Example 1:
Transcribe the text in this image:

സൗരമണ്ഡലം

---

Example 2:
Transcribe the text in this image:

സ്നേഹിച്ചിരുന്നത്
▬▬▬▬▬▬▬▬▬▬
ASSIGNED TASK: Exactly as they appear above, the records are to be transcribed in full.

RESPONSE BOX:
Example 1:
Transcribe the text in this image:

സൗരമണ്ഡലം

---

Example 2:
Transcribe the text in this image:

സ്നേഹിച്ചിരുന്നത്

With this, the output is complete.